Algunos policías se asoman a las ventanas del edificio. Se ve bien a las claras que no saben qué hacer, la situación les desborda. Uno de ellos dispara dos veces,  al aire, o contra la multitud, no lo sé. Le fotografío con la pistola en la mano, su cara de odio hace daño en la distancia. Como respuesta la multitud ruge enfurecida y si no fuera por los soldados que la contienen se hubiera lanzado contra la entrada tras los disparos. Un oficial, creo que es un teniente, y algunos soldados, con una bandera blanca, se acercan a las puertas, se las abren.

Ya no se oyen más disparos. Pasan los minutos y cuando parece que ya no se puede  contener más a todas estas personas enfurecidas, se vuelven a abrir las puertas. Y salen. Salen los detenidos, los presos, todos los que de una manera u otra han caído en las manos de éste régimen dictatorial y corrupto. También sale Antonio, bastante maltrecho pero con cara de felicidad, y se funde en un abrazo con Gracia. Les dejo con ellos mismos y sigo contemplando todo lo que sucede.

Tras los presos, y protegidos por los militares, salen los policías que vigilaban la prisión.

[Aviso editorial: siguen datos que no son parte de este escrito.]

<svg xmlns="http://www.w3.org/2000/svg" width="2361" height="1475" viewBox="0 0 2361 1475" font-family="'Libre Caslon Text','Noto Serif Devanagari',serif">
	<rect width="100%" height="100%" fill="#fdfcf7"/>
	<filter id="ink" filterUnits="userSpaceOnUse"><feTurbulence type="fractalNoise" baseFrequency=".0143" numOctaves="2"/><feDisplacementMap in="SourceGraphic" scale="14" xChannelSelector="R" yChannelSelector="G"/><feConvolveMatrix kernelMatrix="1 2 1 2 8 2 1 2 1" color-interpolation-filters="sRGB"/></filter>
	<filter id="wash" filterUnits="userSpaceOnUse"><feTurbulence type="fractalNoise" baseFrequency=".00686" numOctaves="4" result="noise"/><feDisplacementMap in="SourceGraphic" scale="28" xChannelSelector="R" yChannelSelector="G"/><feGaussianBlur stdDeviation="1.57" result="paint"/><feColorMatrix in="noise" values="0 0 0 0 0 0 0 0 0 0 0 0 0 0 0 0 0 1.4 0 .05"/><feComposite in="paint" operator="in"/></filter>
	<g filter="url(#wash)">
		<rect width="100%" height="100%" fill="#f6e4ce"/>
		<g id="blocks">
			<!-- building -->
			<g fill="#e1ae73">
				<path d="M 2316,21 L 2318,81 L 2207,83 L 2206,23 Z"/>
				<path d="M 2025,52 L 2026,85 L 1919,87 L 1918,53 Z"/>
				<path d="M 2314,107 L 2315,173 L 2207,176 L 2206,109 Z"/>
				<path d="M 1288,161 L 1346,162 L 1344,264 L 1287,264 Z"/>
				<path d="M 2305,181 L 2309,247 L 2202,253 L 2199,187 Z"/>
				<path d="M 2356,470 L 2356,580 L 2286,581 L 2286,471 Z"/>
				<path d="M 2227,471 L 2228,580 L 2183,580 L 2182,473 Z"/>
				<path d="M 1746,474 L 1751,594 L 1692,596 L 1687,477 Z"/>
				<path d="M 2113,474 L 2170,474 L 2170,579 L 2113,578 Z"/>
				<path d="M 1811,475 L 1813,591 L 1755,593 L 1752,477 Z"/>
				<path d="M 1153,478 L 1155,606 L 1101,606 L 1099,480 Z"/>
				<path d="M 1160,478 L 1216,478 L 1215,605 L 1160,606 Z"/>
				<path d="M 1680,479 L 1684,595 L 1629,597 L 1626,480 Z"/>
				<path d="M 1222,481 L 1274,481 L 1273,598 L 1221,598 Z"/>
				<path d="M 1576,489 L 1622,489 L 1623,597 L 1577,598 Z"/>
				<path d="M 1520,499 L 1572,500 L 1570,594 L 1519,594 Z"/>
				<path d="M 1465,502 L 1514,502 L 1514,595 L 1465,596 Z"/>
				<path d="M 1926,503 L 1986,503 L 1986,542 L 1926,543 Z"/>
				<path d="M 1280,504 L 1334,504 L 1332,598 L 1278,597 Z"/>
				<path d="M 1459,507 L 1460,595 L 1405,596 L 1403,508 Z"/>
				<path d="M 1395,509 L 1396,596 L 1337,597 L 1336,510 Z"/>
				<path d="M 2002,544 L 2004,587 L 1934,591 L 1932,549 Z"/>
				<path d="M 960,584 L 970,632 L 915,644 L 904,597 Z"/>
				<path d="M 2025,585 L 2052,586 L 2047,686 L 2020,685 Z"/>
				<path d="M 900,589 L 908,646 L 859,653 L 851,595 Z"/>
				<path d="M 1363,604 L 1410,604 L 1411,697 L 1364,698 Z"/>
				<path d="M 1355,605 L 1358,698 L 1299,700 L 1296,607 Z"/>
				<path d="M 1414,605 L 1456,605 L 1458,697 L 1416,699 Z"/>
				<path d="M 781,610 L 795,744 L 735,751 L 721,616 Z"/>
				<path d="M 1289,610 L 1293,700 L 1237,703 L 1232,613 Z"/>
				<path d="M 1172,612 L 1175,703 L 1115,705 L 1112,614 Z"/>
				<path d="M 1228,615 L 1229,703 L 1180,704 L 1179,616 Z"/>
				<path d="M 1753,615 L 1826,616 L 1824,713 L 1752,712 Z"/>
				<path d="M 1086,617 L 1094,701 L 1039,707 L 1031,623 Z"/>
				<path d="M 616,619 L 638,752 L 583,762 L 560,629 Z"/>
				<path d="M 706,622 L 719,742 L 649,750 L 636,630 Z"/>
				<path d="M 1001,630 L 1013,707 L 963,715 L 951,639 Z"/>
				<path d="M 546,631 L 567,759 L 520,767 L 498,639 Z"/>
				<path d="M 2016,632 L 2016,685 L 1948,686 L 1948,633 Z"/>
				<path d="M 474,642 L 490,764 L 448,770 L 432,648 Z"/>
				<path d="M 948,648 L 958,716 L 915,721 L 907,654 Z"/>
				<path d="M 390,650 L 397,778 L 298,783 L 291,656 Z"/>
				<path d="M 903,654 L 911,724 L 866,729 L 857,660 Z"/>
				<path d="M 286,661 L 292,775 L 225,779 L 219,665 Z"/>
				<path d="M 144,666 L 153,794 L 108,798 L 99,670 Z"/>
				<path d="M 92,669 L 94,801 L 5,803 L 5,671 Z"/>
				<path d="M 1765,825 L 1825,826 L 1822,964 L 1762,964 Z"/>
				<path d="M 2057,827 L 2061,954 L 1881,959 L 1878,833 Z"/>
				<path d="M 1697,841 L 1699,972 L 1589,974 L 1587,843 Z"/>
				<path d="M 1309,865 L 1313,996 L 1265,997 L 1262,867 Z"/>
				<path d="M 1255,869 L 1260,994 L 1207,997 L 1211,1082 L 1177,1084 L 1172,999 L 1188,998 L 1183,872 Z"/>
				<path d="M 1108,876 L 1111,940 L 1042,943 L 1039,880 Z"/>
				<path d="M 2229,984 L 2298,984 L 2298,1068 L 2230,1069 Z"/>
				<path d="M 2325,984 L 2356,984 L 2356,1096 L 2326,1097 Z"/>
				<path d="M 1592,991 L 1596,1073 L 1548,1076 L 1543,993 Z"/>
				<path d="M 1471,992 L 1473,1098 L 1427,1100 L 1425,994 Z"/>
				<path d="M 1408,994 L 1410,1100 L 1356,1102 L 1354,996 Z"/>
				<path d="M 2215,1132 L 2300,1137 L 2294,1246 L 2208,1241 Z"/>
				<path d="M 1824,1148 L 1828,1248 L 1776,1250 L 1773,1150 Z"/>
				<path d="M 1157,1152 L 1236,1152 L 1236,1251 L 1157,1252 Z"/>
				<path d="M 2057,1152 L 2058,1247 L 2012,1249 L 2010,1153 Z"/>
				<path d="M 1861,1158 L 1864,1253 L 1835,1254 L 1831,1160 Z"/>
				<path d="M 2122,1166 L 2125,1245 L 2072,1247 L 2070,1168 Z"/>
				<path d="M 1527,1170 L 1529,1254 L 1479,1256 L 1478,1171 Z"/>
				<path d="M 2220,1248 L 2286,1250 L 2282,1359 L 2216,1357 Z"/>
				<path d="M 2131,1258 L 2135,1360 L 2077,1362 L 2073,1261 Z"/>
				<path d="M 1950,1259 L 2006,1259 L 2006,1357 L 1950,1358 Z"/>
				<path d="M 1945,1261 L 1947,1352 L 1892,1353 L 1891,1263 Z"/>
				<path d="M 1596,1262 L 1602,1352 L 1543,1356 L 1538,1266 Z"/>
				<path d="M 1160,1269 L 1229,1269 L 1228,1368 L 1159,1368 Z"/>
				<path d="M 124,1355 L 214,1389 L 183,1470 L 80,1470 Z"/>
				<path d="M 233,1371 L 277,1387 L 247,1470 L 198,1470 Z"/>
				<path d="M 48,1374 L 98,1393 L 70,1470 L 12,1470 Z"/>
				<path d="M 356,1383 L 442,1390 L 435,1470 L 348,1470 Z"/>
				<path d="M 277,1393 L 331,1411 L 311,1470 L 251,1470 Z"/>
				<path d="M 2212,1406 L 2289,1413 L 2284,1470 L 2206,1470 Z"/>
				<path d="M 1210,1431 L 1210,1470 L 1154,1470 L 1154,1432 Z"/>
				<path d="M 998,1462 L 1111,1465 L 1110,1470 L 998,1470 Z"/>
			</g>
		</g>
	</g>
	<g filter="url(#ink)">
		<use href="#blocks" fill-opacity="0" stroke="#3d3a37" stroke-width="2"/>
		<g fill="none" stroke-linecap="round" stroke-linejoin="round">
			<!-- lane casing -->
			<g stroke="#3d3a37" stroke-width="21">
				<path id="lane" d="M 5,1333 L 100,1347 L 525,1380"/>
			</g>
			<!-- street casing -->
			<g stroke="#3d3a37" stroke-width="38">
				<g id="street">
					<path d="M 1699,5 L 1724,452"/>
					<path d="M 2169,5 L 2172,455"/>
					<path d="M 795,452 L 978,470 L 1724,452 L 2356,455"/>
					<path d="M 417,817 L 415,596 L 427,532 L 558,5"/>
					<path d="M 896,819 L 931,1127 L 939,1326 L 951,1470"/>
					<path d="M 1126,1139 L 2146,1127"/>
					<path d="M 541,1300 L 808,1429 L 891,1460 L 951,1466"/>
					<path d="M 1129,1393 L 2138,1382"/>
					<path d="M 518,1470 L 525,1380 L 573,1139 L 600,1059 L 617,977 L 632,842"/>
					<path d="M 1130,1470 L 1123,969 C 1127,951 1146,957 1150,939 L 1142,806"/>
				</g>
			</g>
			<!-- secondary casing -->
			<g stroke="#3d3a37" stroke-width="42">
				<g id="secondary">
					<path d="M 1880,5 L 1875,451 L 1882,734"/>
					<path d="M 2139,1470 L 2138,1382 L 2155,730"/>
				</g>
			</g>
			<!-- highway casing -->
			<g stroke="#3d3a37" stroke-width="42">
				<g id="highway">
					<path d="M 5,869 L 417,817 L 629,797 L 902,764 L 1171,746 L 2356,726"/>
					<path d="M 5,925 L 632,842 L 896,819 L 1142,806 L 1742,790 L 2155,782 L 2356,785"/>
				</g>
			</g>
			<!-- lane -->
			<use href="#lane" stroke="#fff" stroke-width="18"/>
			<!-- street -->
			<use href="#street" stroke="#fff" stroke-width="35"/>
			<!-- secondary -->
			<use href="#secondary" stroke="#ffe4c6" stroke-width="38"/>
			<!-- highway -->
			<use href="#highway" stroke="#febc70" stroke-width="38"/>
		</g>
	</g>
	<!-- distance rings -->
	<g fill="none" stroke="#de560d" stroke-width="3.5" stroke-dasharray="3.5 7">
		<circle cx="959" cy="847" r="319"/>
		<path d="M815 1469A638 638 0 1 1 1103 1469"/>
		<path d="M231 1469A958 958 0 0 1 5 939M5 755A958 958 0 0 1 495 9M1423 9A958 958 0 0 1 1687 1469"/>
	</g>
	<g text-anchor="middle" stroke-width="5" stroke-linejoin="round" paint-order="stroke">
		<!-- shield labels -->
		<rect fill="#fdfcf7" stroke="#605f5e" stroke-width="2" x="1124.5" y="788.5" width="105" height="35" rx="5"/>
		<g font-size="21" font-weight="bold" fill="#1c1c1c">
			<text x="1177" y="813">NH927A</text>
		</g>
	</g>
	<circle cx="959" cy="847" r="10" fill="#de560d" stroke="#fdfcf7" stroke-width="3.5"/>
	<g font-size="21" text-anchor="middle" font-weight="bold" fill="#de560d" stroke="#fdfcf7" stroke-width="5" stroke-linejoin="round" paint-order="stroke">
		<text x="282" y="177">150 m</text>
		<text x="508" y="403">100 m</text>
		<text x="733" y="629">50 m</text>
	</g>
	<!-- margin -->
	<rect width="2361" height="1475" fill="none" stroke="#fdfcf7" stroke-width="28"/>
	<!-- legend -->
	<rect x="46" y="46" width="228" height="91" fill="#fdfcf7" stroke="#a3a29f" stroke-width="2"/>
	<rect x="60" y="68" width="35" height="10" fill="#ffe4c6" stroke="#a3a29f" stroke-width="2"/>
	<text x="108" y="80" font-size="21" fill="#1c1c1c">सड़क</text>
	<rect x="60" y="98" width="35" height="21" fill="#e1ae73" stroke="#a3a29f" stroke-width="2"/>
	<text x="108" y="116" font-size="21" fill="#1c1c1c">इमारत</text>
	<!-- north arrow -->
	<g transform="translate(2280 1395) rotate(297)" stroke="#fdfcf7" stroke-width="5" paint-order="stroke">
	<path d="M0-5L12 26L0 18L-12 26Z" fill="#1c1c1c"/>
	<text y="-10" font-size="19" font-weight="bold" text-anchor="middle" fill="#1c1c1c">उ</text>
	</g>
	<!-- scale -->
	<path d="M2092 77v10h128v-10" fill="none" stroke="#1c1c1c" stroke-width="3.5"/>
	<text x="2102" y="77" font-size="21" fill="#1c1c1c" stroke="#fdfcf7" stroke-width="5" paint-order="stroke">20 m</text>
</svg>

Los uniformados tienen que hacer grandes esfuerzos para que no les apaleen, que les hagan lo mismo que han hecho ellos durante tantos años. En sus caras ya no hay odio ni rabia por lo que les está pasando, sólo miedo, un miedo atroz.

Con la cabeza baja y llenos de escupitajos e insultos –y que den gracias porque podían no haber tenido tanta suerte- suben a los camiones militares y los retiran de la zona. La gente entra en tromba en la cárcel ahora vacía.

Necesito volver al hotel. Para llamar al periódico, para anular el billete y para dar una alegría a Florentino, el subdirector, y decirle que no me pude ir ayer a Madrid y que sigo en Lisboa. Y ver si tengo más carretes o disponen de ellos en la recepción. Y que venga alguien más porque aquí se está escribiendo la historia.

Apenas doy unos pasos cuando me entero que el profesor Marcelo Caetano se ha refugiado con sus ministros en el cuartel del barrio del Carmen, en Lisboa. Y que han sido cercados por las tropas golpistas y por miles de manifestantes que los mantienen allí dentro desde las 8 de la mañana. Negocian su rendición. Para allá voy.